# error code 22 on mitsubishi big screen ws-55511



## jonesy (Aug 28, 2011)

I replaced the stk 393-110 IC chip and the tv worked perfect for a day and a half... then... it shut off and would not come on. This is when I started getting the error code 22. I then replace the two 5 amp pico fuses f9a04 and f9a05 and it didn't fix the problem. I have since read that I should have replaced the power caps but am also reading that a closer match to my problem is the IC chip agaim. I used a generic chip and did not insist on the "sanyo" chip. Is there and educated opinion out there as to whether the cheaper chip is my problem or should I look elsewhere? Any appropriate help would be aprreciated. Thanks!!!


----------



## gregzoll (Dec 25, 2006)

First, this forum is not a techy forum like over at AVSforum.com. As for your problem, did a search and this is what I found.
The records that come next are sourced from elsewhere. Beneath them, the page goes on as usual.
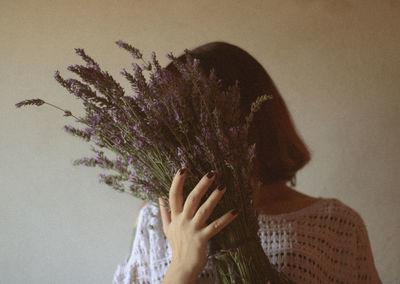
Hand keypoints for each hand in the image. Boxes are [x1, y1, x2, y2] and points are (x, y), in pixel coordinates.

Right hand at [160, 168, 237, 282]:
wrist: (181, 267)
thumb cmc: (177, 246)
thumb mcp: (167, 228)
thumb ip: (164, 213)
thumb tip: (159, 198)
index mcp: (175, 216)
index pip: (173, 195)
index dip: (177, 182)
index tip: (183, 169)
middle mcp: (183, 220)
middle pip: (191, 199)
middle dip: (201, 185)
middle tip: (211, 173)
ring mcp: (192, 229)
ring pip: (204, 210)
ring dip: (214, 197)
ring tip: (223, 186)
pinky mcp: (202, 238)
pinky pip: (215, 226)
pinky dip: (225, 218)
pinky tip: (234, 211)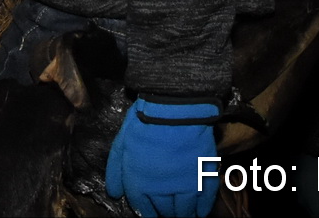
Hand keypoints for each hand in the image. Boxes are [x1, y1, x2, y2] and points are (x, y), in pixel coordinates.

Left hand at [105, 97, 218, 216]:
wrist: (173, 110)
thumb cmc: (144, 124)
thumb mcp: (121, 145)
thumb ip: (116, 171)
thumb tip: (114, 193)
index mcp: (140, 184)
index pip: (143, 208)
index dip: (147, 211)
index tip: (151, 211)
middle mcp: (162, 191)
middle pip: (164, 211)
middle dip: (164, 211)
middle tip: (166, 209)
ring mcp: (185, 186)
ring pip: (184, 211)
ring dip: (182, 213)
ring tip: (182, 212)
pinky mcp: (204, 178)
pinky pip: (205, 202)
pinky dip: (202, 209)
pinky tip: (200, 211)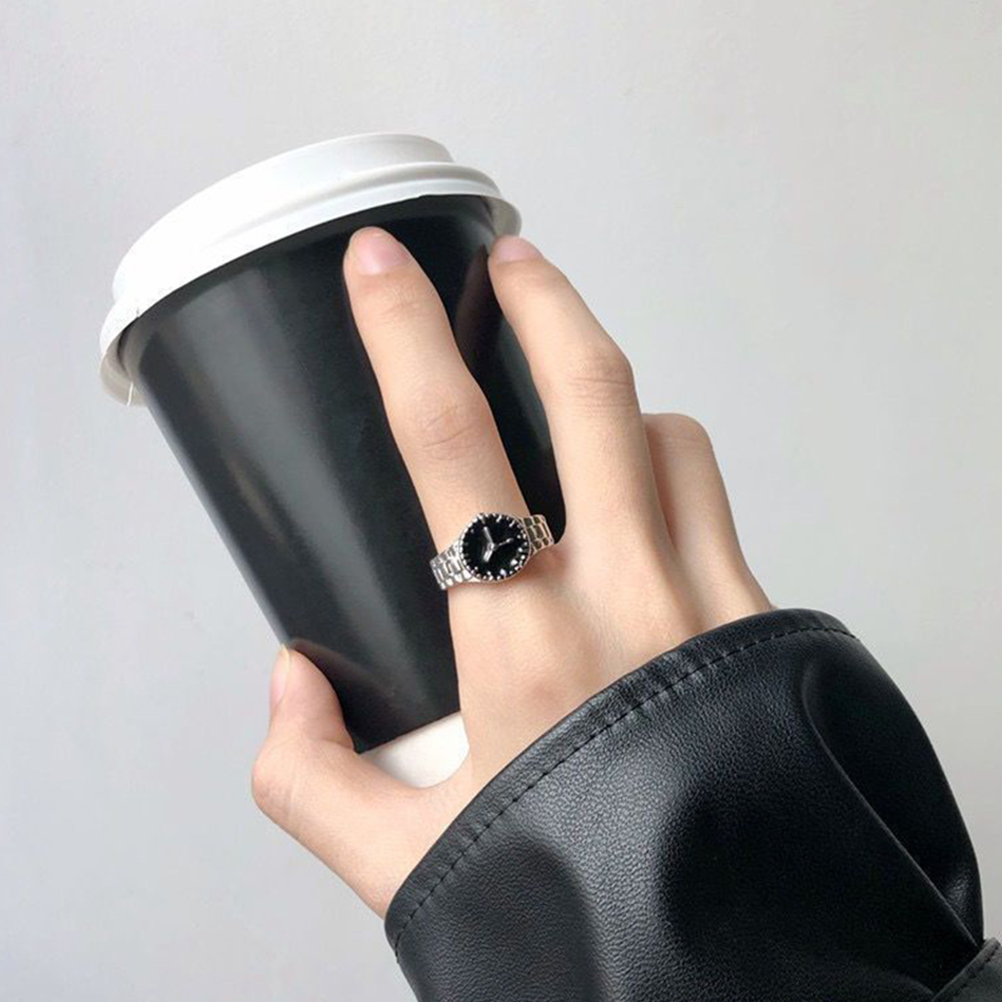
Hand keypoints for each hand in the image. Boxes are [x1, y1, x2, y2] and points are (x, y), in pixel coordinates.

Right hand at [251, 228, 769, 916]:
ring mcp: (710, 602)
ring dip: (616, 393)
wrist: (732, 969)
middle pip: (589, 390)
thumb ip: (309, 775)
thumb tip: (289, 685)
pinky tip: (640, 492)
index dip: (402, 334)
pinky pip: (714, 499)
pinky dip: (671, 465)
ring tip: (573, 386)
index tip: (377, 269)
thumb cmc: (582, 907)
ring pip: (667, 435)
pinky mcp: (762, 621)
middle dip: (540, 299)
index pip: (449, 443)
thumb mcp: (404, 859)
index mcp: (523, 649)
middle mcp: (628, 602)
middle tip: (506, 260)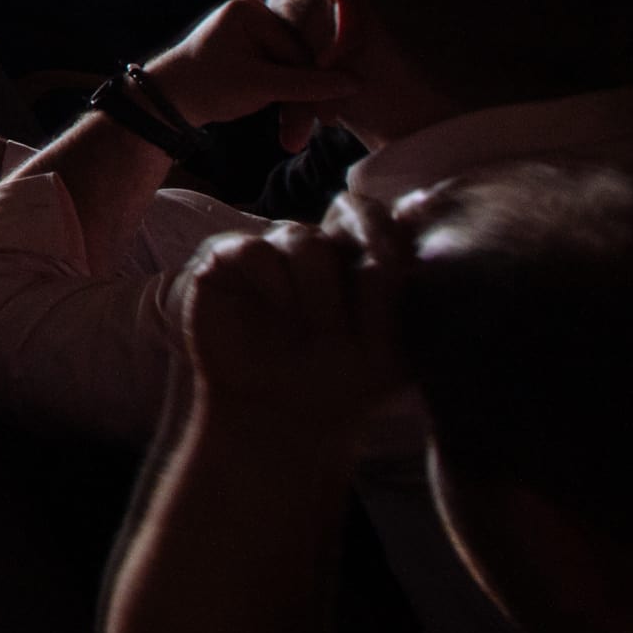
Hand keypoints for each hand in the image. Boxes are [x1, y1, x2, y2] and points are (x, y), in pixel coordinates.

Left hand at [144, 0, 337, 130]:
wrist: (167, 103)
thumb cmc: (207, 86)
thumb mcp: (260, 86)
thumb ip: (308, 85)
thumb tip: (356, 83)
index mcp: (251, 11)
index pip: (297, 49)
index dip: (315, 83)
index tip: (330, 116)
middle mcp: (254, 16)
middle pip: (296, 61)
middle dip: (304, 99)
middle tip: (315, 131)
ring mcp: (253, 36)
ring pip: (291, 73)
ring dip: (295, 106)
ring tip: (293, 139)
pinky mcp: (252, 55)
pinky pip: (280, 77)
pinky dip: (283, 101)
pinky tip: (289, 126)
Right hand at [165, 221, 399, 432]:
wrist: (280, 417)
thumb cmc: (339, 382)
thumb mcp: (391, 350)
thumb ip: (398, 296)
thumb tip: (406, 240)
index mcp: (358, 258)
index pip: (376, 216)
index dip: (390, 226)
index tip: (406, 248)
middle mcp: (317, 246)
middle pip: (349, 217)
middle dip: (364, 262)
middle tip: (368, 305)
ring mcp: (271, 250)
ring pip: (305, 238)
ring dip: (319, 291)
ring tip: (318, 334)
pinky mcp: (226, 260)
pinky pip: (255, 250)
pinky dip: (276, 285)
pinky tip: (283, 316)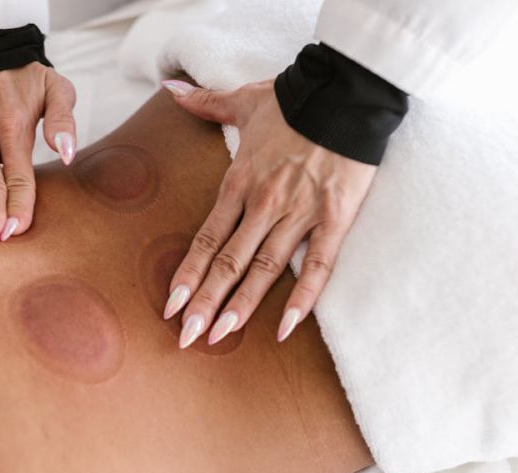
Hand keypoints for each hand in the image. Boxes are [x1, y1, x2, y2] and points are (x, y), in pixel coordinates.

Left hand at [159, 79, 375, 347]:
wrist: (347, 89)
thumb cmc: (295, 98)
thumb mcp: (243, 99)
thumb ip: (204, 103)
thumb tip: (170, 90)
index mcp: (240, 182)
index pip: (206, 238)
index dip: (188, 274)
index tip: (171, 305)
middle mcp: (264, 204)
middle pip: (229, 262)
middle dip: (205, 302)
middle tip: (185, 338)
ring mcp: (300, 214)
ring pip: (265, 269)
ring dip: (242, 305)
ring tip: (220, 337)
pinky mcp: (335, 218)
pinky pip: (318, 266)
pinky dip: (303, 298)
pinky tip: (287, 328)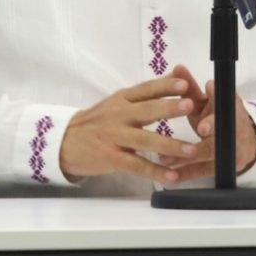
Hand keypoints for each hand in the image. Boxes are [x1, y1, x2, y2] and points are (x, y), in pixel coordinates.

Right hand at [58, 75, 199, 182]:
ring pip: (145, 140)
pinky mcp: (111, 158)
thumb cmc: (97, 122)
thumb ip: (144, 95)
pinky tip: (172, 177)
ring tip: (191, 150)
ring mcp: (114, 137)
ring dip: (169, 145)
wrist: (65, 142)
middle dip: (169, 108)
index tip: (184, 83)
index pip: (146, 89)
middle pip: (146, 111)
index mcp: (122, 98)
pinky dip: (155, 172)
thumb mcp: (117, 102)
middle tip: (190, 106)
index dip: (165, 85)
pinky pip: (136, 165)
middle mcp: (119, 114)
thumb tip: (174, 78)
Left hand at [160, 72, 255, 180]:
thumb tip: (177, 68)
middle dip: (211, 125)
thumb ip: (190, 87)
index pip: (223, 100)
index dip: (217, 93)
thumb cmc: (217, 117)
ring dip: (187, 156)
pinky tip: (171, 178)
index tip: (209, 86)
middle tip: (201, 127)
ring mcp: (229, 149)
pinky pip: (203, 171)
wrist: (244, 142)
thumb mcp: (206, 102)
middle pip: (221, 128)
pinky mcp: (222, 167)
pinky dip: (187, 174)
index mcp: (228, 107)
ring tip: (165, 159)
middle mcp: (231, 127)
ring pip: (209, 152)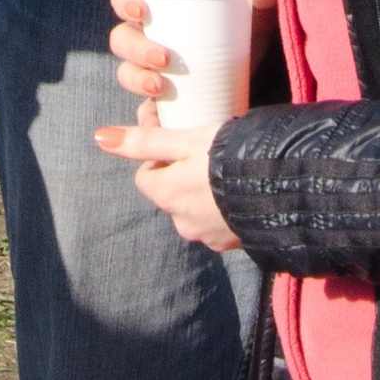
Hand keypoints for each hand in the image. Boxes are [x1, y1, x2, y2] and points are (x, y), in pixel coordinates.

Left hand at [93, 109, 240, 249]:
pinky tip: (241, 191)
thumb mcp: (184, 141)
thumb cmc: (227, 157)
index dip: (160, 155)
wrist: (280, 190)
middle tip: (206, 152)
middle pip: (171, 194)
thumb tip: (100, 137)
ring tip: (226, 170)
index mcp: (166, 196)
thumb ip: (144, 140)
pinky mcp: (233, 242)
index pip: (147, 175)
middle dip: (182, 176)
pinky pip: (220, 223)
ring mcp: (209, 237)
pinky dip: (224, 208)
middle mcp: (182, 223)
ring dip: (203, 194)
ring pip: (196, 209)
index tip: (181, 139)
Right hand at [105, 0, 276, 104]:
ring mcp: (154, 71)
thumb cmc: (248, 23)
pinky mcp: (166, 103)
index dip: (124, 2)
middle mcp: (149, 38)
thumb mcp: (256, 5)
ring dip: (137, 80)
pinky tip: (158, 122)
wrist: (262, 61)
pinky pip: (145, 113)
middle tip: (164, 59)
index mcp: (159, 8)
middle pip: (122, 40)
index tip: (142, 10)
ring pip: (127, 74)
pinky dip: (147, 119)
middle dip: (136, 50)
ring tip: (161, 87)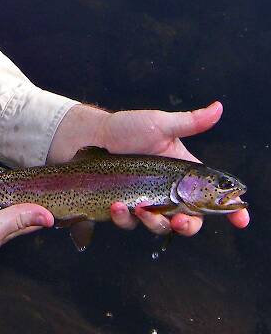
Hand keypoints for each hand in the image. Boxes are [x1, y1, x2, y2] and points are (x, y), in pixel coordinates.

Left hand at [50, 100, 249, 235]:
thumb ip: (190, 122)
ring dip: (153, 223)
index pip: (213, 198)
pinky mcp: (122, 208)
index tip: (241, 219)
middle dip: (189, 226)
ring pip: (159, 226)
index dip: (231, 211)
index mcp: (183, 175)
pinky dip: (124, 217)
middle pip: (189, 221)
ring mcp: (145, 203)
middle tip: (181, 222)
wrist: (92, 136)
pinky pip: (128, 222)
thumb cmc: (127, 129)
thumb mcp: (160, 125)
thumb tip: (218, 107)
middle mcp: (167, 193)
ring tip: (140, 208)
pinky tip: (117, 205)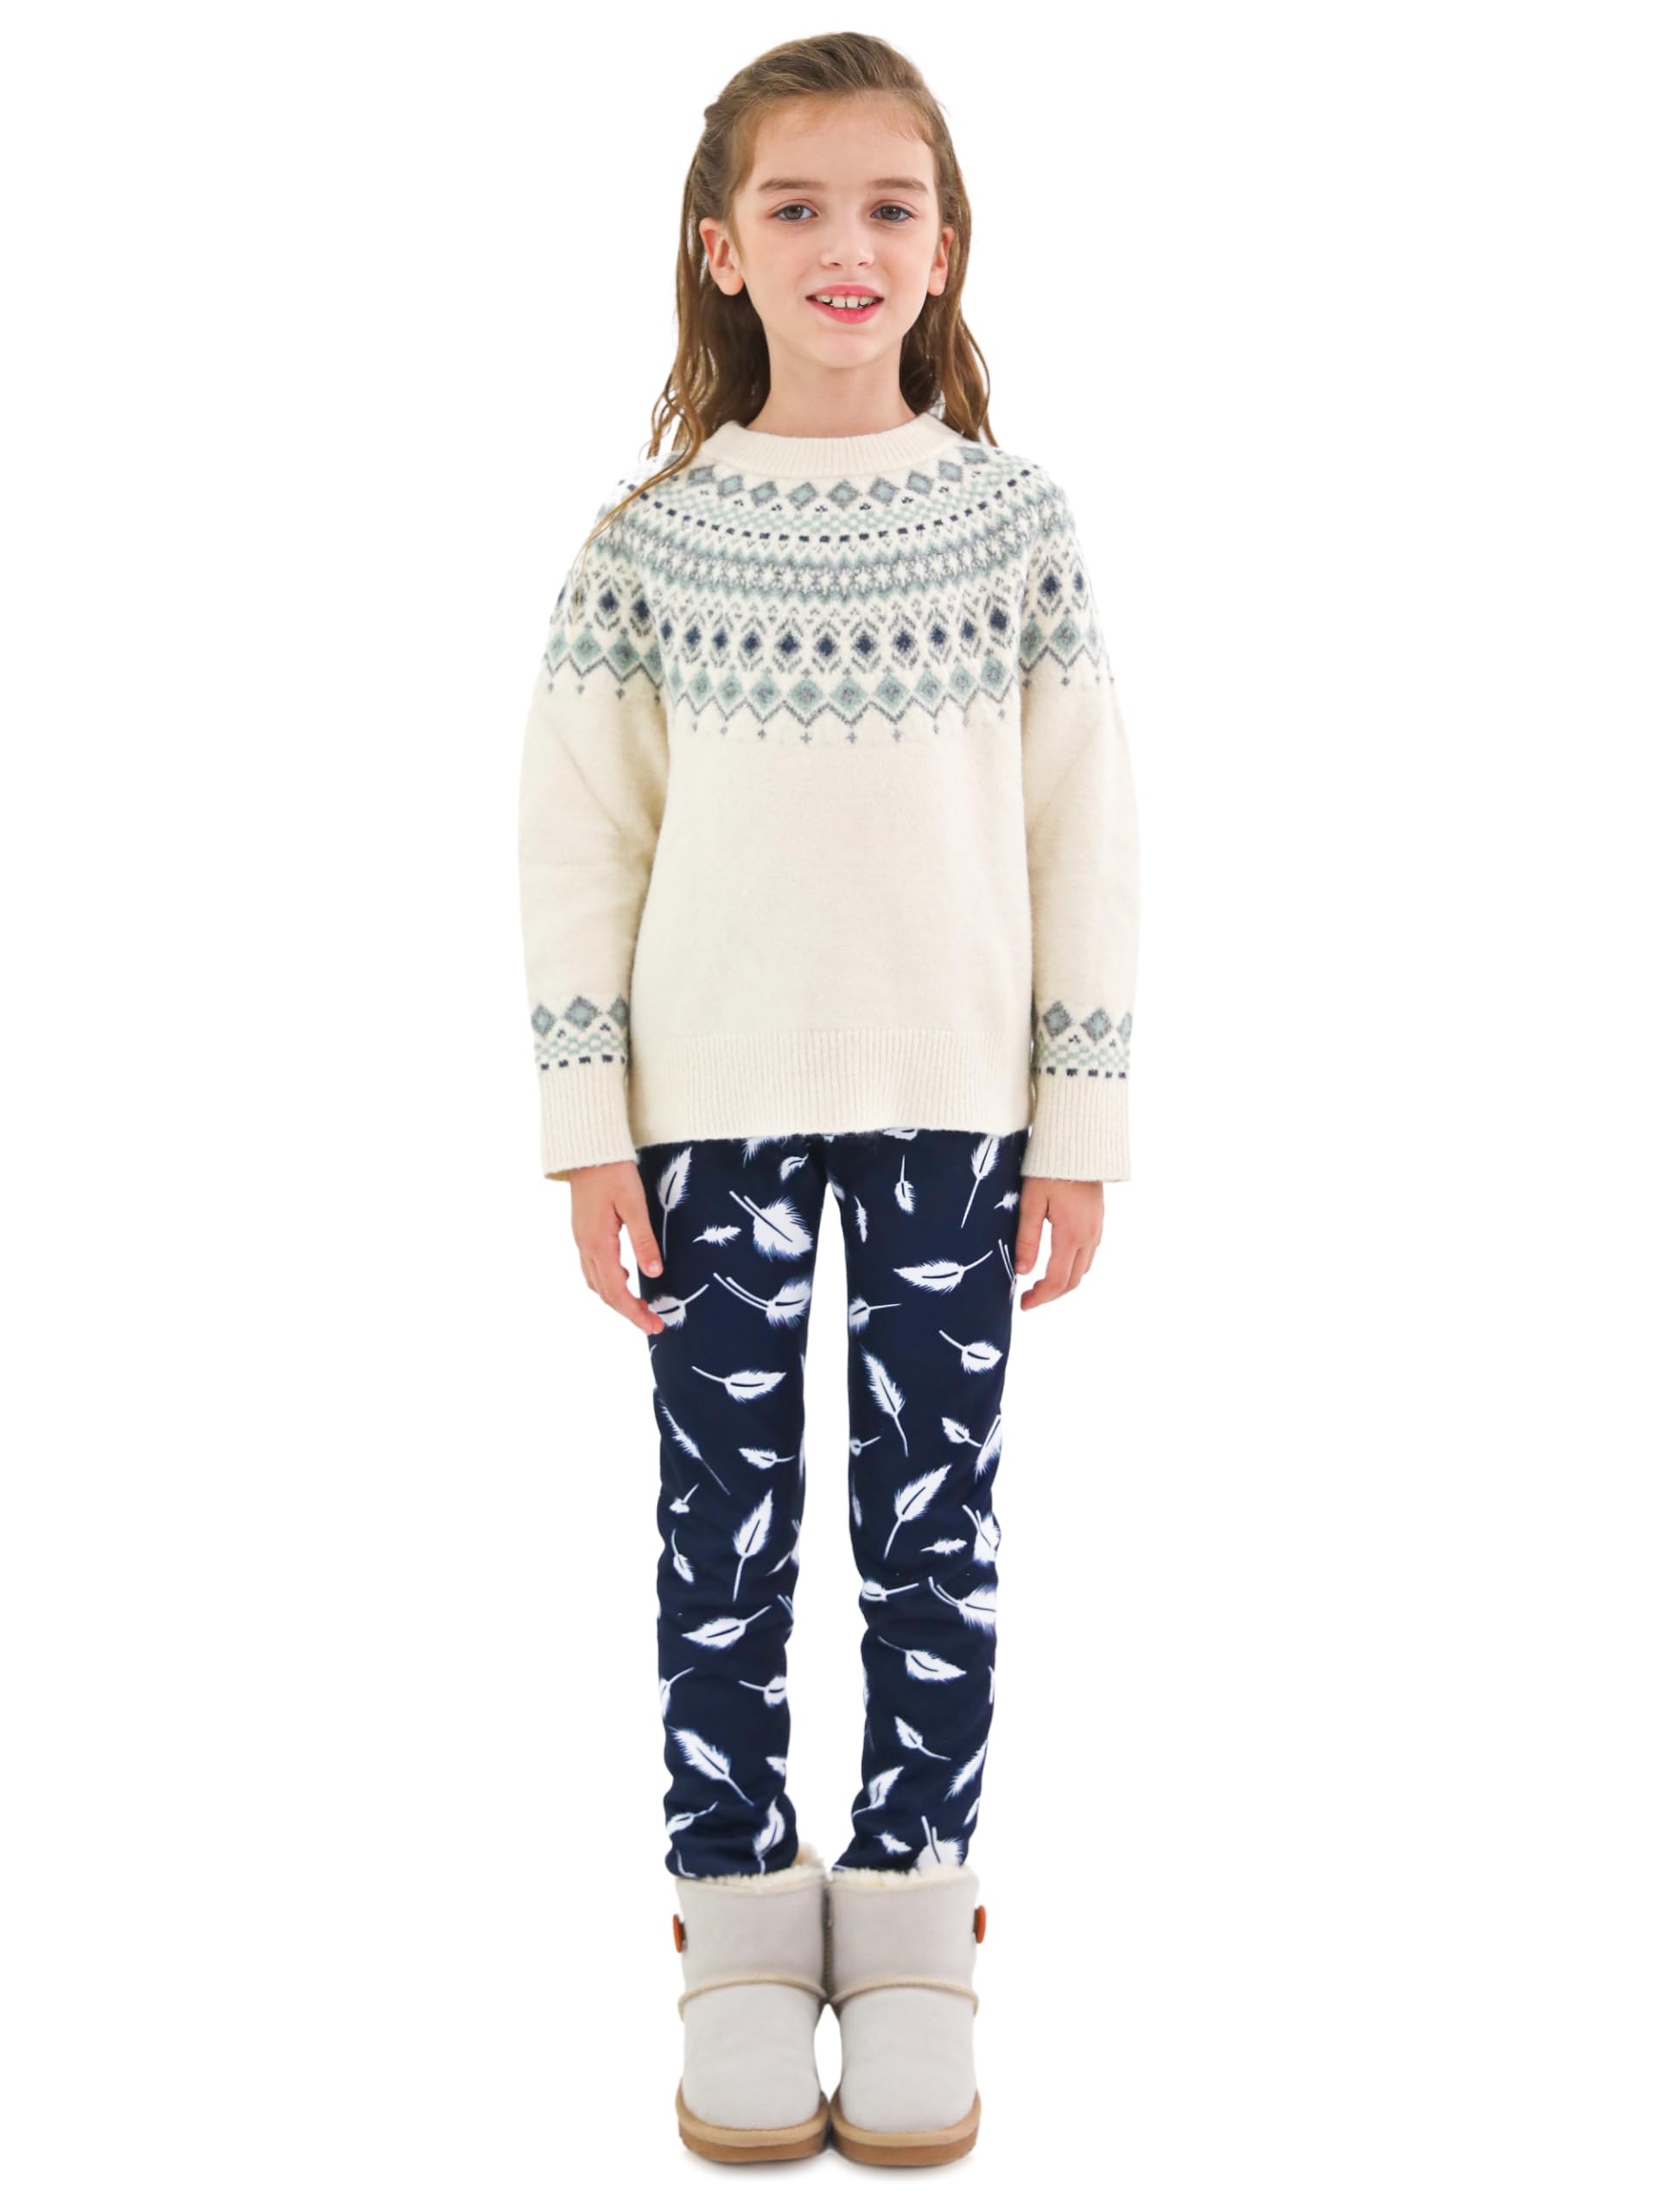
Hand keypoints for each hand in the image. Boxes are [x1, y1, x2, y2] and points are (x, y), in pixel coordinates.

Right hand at [567, 1161, 667, 1335]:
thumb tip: (655, 1273)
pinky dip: (608, 1282)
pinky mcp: (583, 1232)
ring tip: (641, 1307)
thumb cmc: (613, 1172)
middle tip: (653, 1323)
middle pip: (605, 1292)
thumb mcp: (634, 1204)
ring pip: (596, 1282)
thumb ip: (643, 1240)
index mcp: (598, 1243)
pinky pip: (592, 1268)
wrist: (588, 1150)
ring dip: (617, 1299)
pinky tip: (624, 1278)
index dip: (634, 1312)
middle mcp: (585, 1246)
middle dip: (628, 1311)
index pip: (617, 1290)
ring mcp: (581, 1240)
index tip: (654, 1326)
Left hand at [1014, 1176, 1102, 1308]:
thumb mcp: (1031, 1202)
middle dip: (1051, 1294)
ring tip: (1040, 1283)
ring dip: (1063, 1282)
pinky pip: (1089, 1254)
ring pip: (1083, 1269)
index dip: (1040, 1297)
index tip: (1023, 1304)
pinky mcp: (1098, 1221)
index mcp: (1071, 1235)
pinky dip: (1074, 1266)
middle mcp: (1089, 1236)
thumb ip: (1027, 1239)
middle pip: (1073, 1281)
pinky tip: (1057, 1261)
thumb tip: (1022, 1271)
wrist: (1079, 1144)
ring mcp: (1097, 1229)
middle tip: (1028, 1298)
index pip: (1057, 1280)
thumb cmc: (1049, 1169)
http://search.yahoo.com/search;_ylt...ws-55511&fr=att-portal&toggle=1&cop=&ei=UTF-8

Personally, because it is a Rear Projection, and it is not even cost effective to repair due to Plasmas & LCD sets have come down so far in price. You can get a very good 51 or 60 inch Plasma for under $3,000.00, unless you want a very good top of the line, studio quality 60", then you are talking about $6,000.00


----------